Incredibly, we ended with a hung jury because one of my fellow jurors kept saying, “Who am I to judge this man?” It was a case of eleven angry men and women and one owner of a half-baked hermeneutical approach to Scripture, in this case Matthew 7:1-3, which she had denuded over and over in a refrain of its first two words: “Judge not.”

If we take that verse out of context, not only from Matthew 7 but from the broad panorama of Scripture, we then are left with a kind of soft anarchism that leaves all possibility of justice from the earth, expecting God to act as a legal deus ex machine whose failure to intervene in the smallest instances of justice leave us paralyzed to act. If there is no justice, no consistent, measured kind of justice, in this life, then how can we have any hope of knowing justice in this world? Instead of passing the buck to some sort of moral deism, the point of the passage is that justice begins in our relationship with God: we are called to judge ourselves first according to God’s standards, and to act on God’s behalf out of a sense of holy humility and righteous integrity that expresses itself in concern for the oppressed, no matter who they may be.

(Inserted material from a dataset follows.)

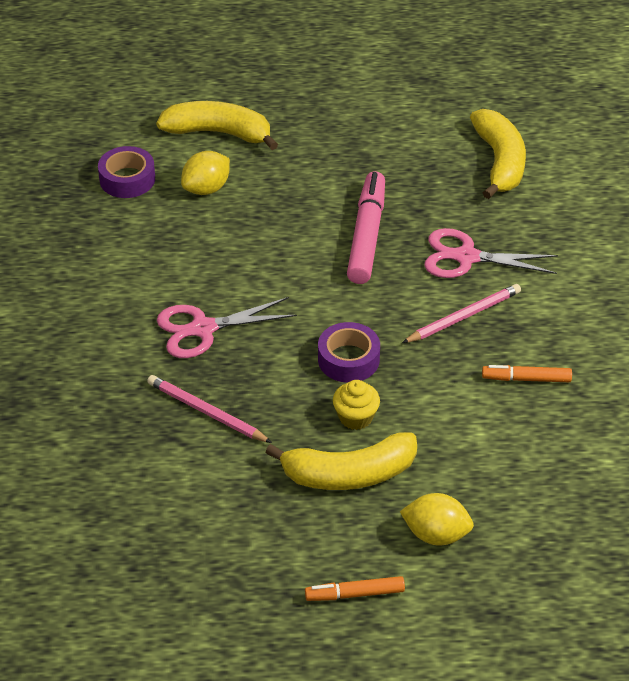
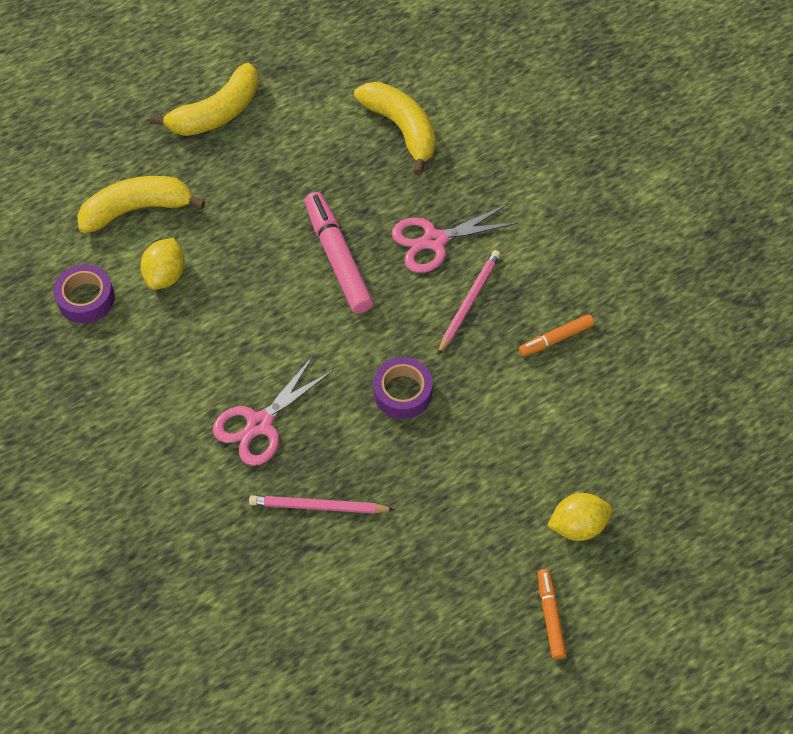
camera: 30 degrees left, 15 degrees up
(349, 474) = (474, 505): yellow banana -> yellow banana (217, 113)
(354, 594) = (550, 616): orange marker -> orange marker turned 120 degrees clockwise
(355, 417) = (444, 447): yellow cupcake -> none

This is particularly important to the form of government that we enjoy in our nation. If I were on trial, I would find hope and comfort if I could be assured that the judge and jurors would base their deliberations out of a sense of prayer, fairness, and adherence to the highest standards of the law. If I were a victim, I would find the same kind of comfort in such knowledge. I hope that I can be that kind of juror when I am called upon.